• Что сделать:
A. Ответьте по фрагменту о Георгии Иванове:
(i) В каком году вышел сборник «Розы»?
(ii) Какой роман Иванова остался неоконченным?
(iii) О чём, по словам Блока, должен помнить и говорить поэт?
B. Напишите продолжение фрагмента о Георгии Иванове, начиная сразу после его последнего предложения.

• Выбранный отрывок:

※ ※ ※

Принято думать, что эмиграция пагубно сказывается на таланте литератора, в особенности поэта (оставим в стороне музыку и живопись, «язык» которых куда более интернационален). В таком случае с Георгием Ивановым произошло настоящее чудо. Средний (если не сказать посредственный) поэт, вдобавок как поэт, казалось, и вовсе умолкший (в Париже он активно занимается литературной критикой, печатает весьма своеобразные мемуары, дебютирует как романист – роман «Третий Рим», 1929, остался не окончен), в 1931 году он выпускает поэтический сборник «Розы», ставший сенсацией. Критик и литературовед, исследователь творчества Достоевского Константин Мочульский писал об этой книге Г. Иванова так: «В “Розах” он стал поэтом». Блок в своё время говорил Г. Иванову: «Зачем вы пишете стихи о ландшафтах и статуях? Это не дело поэта. Поэт должен помнить и говорить об одном – о смерти и любви». И со сборника «Розы» он становится верен этому блоковскому «завету». Вместе с тем в поэзии Г. Иванова 30-х годов происходит своеобразный синтез: блестящий, гибкий, но пустоватый стих Иванова-акмеиста обретает эмоциональное, зачастую трагическое наполнение, в нём на удивление гармонично уживаются акмеистская ориентированность на «выговаривание» и «живописность» с символистской «музыкальностью». На смену принципиальному антипсихологизму акмеизма приходит эмоциональный «романсовый» надрыв.

※ ※ ※

• Исходные данные:
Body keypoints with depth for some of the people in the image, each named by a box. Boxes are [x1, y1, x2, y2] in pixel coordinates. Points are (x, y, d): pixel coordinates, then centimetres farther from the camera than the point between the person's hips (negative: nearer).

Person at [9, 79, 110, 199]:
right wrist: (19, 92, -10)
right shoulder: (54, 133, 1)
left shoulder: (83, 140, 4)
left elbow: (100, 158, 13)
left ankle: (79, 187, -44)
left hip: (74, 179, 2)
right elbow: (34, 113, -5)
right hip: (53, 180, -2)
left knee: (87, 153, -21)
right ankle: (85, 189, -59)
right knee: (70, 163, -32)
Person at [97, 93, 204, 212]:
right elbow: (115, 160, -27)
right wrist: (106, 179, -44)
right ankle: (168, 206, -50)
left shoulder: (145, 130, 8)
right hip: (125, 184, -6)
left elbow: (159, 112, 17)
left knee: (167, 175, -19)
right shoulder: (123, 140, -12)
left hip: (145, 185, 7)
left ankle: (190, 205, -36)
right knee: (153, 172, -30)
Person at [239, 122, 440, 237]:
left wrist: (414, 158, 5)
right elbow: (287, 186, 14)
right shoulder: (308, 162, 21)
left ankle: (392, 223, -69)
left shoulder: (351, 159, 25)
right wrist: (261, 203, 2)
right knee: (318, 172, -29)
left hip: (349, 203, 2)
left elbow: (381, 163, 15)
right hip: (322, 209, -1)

※ ※ ※

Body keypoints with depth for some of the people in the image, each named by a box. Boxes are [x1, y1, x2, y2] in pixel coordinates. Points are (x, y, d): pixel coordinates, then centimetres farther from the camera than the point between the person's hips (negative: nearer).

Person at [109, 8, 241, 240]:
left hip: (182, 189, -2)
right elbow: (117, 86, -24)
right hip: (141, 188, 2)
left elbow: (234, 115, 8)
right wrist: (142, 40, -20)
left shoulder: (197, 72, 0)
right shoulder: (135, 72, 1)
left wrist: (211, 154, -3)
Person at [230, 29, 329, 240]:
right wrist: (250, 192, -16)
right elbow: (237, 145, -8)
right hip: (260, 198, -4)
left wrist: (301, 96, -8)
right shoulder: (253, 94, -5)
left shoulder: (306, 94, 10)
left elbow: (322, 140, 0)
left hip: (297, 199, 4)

※ ※ ※

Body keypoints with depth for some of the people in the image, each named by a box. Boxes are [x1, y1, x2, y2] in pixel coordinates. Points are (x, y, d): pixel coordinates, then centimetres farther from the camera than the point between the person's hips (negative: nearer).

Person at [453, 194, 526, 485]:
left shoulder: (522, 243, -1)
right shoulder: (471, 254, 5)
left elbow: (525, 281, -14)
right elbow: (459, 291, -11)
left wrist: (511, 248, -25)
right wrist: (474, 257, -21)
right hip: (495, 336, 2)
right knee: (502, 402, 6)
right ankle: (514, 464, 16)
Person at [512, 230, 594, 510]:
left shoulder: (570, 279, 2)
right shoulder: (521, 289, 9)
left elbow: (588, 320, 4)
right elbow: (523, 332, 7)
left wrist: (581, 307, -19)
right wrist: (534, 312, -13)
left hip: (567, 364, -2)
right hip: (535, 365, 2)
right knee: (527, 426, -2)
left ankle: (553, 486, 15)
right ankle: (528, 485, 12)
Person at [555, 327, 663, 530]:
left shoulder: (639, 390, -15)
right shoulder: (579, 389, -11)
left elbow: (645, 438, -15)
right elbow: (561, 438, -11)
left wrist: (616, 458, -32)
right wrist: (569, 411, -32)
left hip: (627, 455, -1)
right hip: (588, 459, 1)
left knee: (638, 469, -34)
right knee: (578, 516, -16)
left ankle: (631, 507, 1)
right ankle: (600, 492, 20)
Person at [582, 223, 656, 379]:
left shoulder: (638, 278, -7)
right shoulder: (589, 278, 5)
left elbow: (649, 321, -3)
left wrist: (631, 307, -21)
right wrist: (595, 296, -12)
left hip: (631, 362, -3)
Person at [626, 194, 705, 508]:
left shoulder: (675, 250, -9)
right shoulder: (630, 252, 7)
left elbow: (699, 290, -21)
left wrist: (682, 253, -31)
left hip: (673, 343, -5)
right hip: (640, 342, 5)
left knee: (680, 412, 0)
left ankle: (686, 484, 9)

※ ※ ※

• Ответы к заданиям:
A.
(i) В 1931 году.
(ii) «Третий Рим».
(iii) О смерти и любви.

B.
Показательны перемены «поэтического небосвода»: отныне уже не осеннее солнце Павловска или Царского Села «золотит» (излюбленный глагол Г. Иванова в 10-е годы) безлюдный и весьма «регулярный» парк, но «бессмертные звезды» равнодушно смотрят в живые (ещё!) смертные человеческие глаза, исполненные любви, но чаще – тоски о любви и отчаяния. Такова отныне «эмоциональная константа» поэзии Г. Иванова. Но блоковский «страшный мир» уже не является чем-то внешним по отношению к человеку. Он – стоит только глянуть пристальней – заключён в самом человеке, если не составляет саму суть человеческого существа.
Показательно название повести, написанной Г. Ивановым в середине 30-х годов: «Распад атома» – с главным (и, разумеется, единственным) героем, прямо восходящим к «подпольному парадоксалисту» Достоевского. Высказывались предположения об определённой зависимость поэзии Г. Иванова от позднего Ходасевича. Едва ли это справедливо, ибо оба поэта – с присущей обоим «жаждой вещей последних» и иронией – могли бы в качестве учителя указать на Константина Случевского. Более того, поэтические циклы Г. Иванова «Дневник» и «Посмертный дневник», увидевшие свет в 50-х, напрямую отсылают читателя к «Дневнику одностороннего человека». Вполне вероятно и некоторое, может быть, неосознанное, влияние на обоих экстремальной поэтики Александра Тинякова. Показательно, что оба – и Ходасевич, и Иванов – поминали последнего с явной неприязнью, но и с не менее явным интересом.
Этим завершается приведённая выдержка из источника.